▶ [ОПИСАНИЕ ЗАДАЧИ]: Перепишите все приведенные ниже данные, заменив «collection date» на «date collected» и оставив остальное без изменений. Изображения в ответ не включайте.

▶ [ФРАГМЕНТЫ НАБОРА ДАННЫХ]:
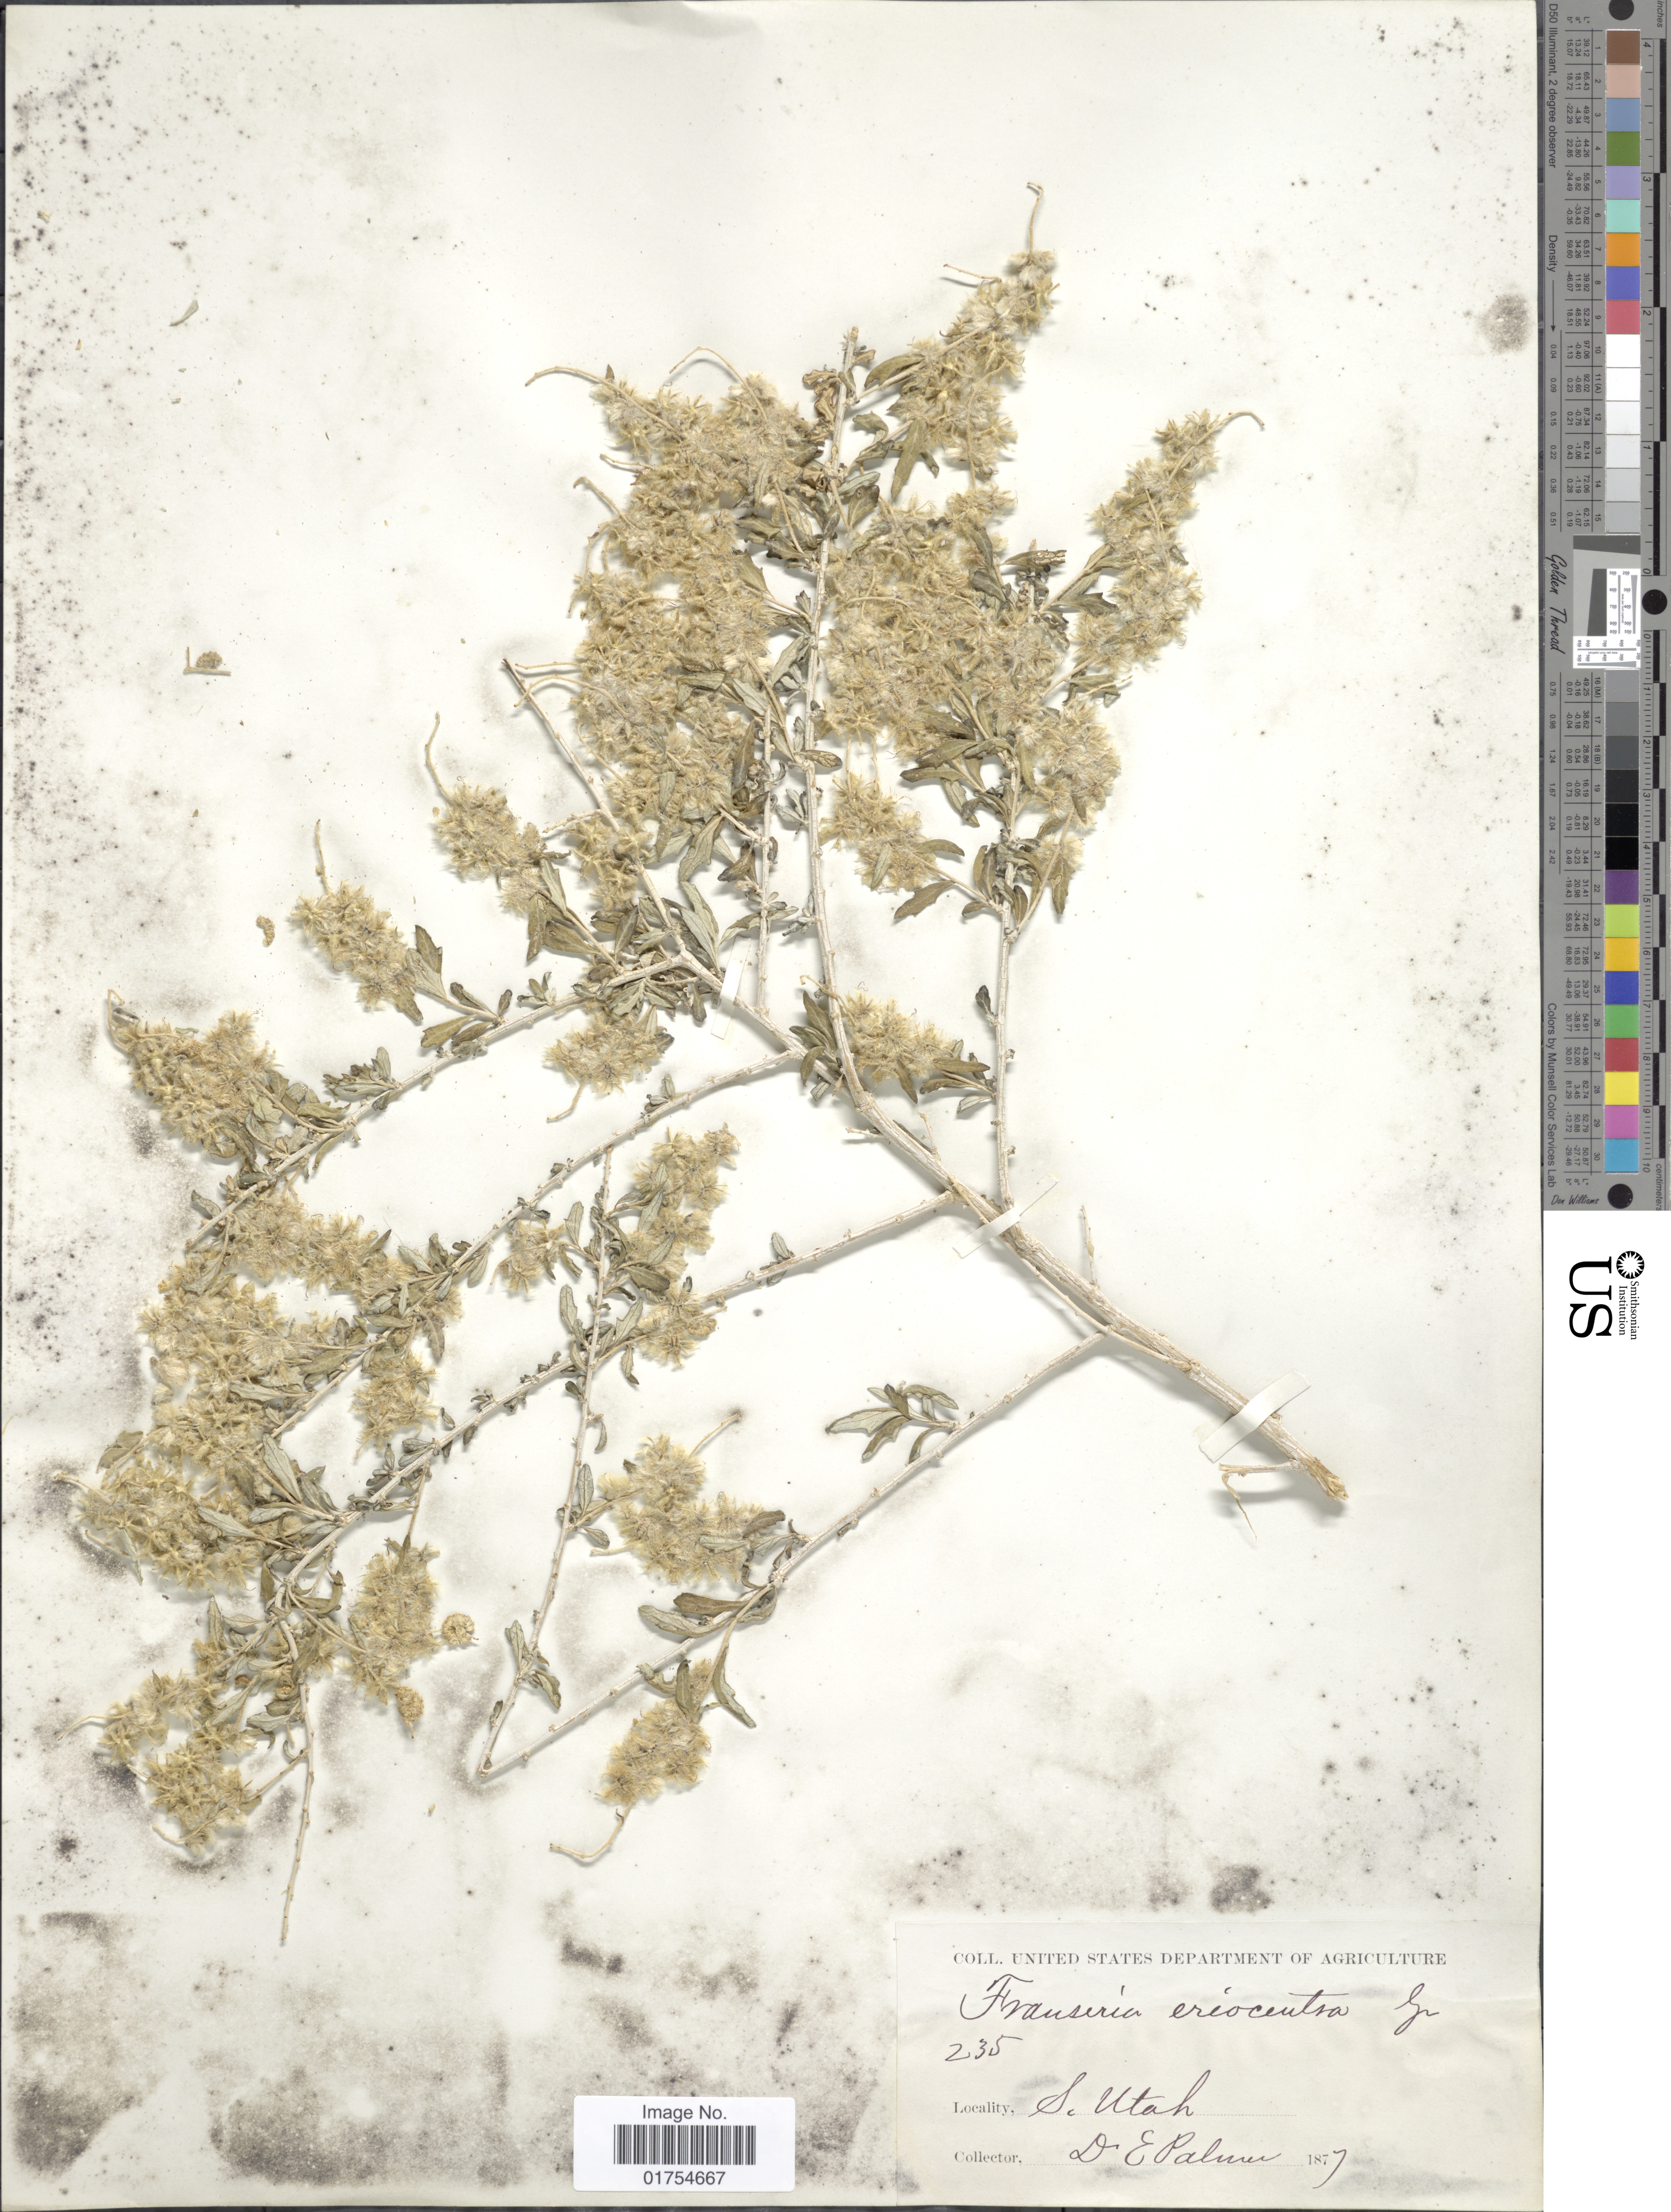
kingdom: Plantae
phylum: Tracheophyta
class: Magnoliopsida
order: Asterales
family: Asteraceae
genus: Franseria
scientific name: Franseria eriocentra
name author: A. Gray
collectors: E. Palmer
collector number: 235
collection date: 1877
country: United States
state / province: Utah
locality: S. Utah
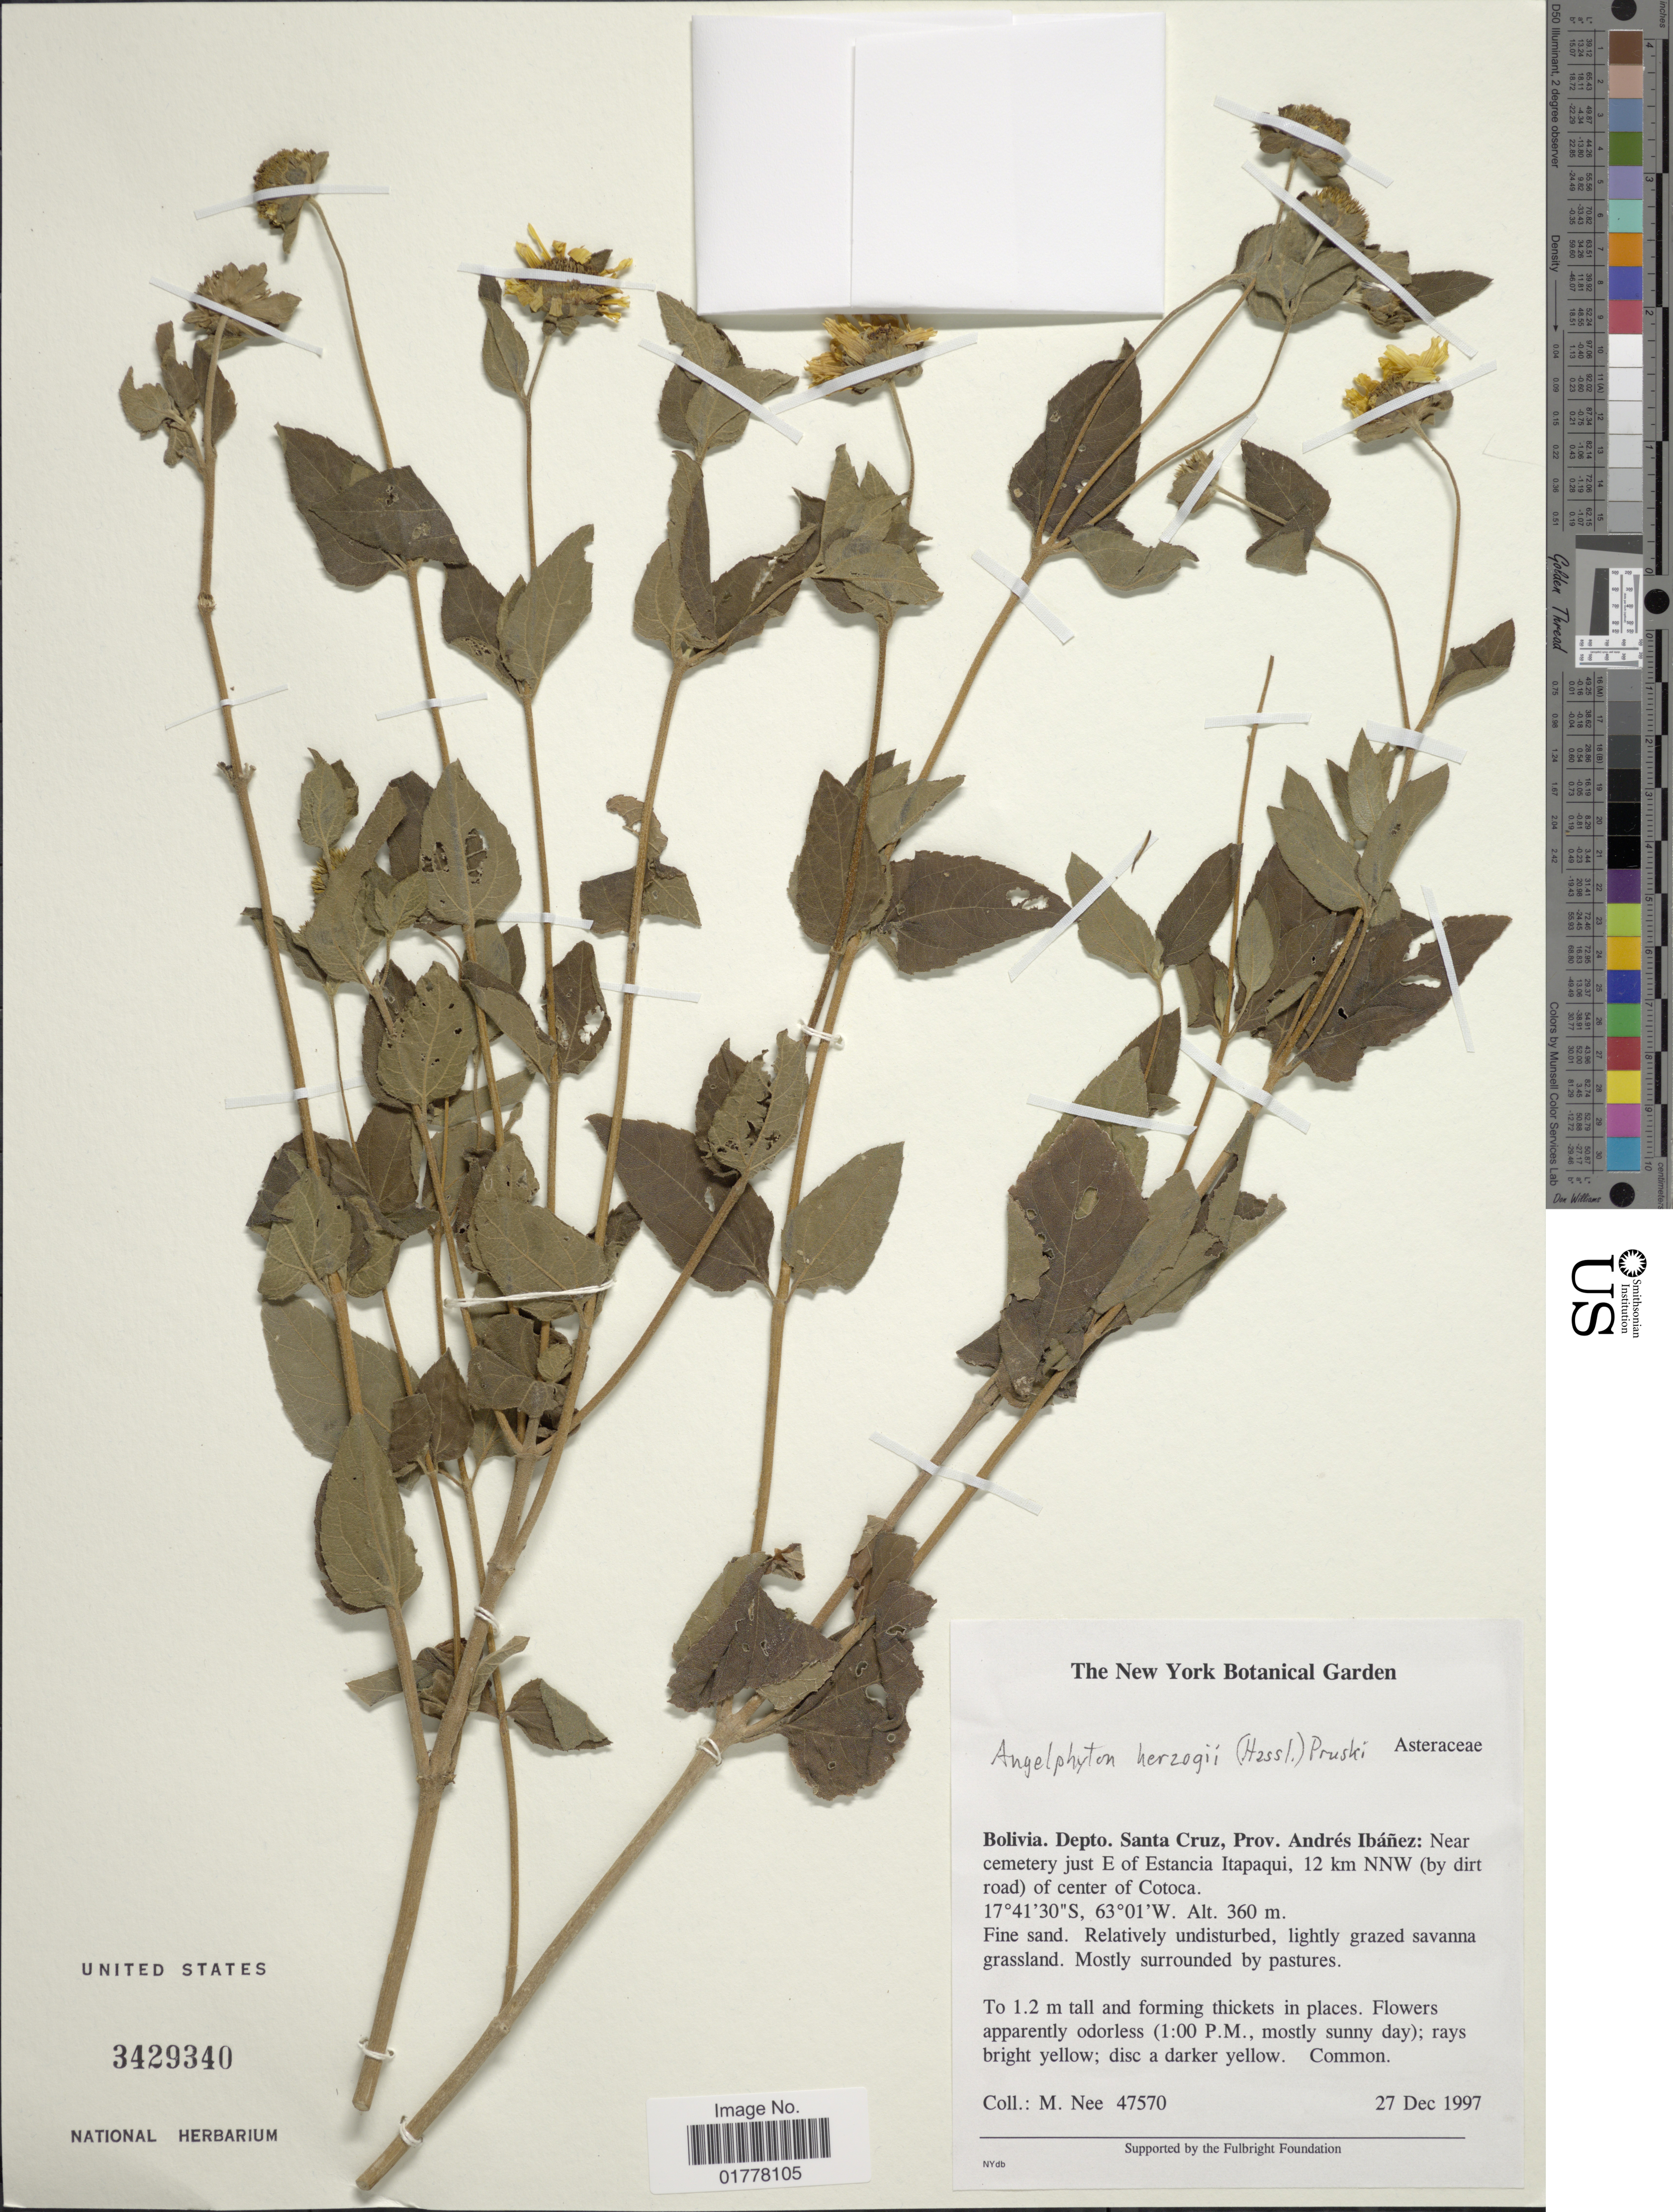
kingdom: Plantae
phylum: Tracheophyta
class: Magnoliopsida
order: Asterales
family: Asteraceae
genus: Angelphytum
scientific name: Angelphytum hertzogii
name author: (Hassl.) Pruski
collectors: M. Nee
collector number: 47570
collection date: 1997-12-27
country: Bolivia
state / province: Santa Cruz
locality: Bolivia. Depto. Santa Cruz, Prov. Andrés Ibáñez: Near cemetery just E of Estancia Itapaqui, 12 km NNW (by dirt road) of center of Cotoca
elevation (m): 360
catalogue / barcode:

▶ [ОЖИДАЕМЫЙ ОТВЕТ]:
kingdom: Plantae
phylum: Tracheophyta
class: Magnoliopsida
order: Asterales
family: Asteraceae
genus: Franseria
scientific name: Franseria eriocentra
name author: A. Gray
collectors: E. Palmer
collector number: 235
date collected: 1877
country: United States
state / province: Utah
locality: S. Utah
kingdom: Plantae
phylum: Tracheophyta
class: Magnoliopsida
order: Asterales
family: Asteraceae
genus: Angelphytum
scientific name: Angelphytum hertzogii
name author: (Hassl.) Pruski
collectors: M. Nee
collector number: 47570
date collected: 1997-12-27
country: Bolivia
state / province: Santa Cruz
locality: Bolivia. Depto. Santa Cruz, Prov. Andrés Ibáñez: Near cemetery just E of Estancia Itapaqui, 12 km NNW (by dirt road) of center of Cotoca
elevation (m): 360
catalogue / barcode:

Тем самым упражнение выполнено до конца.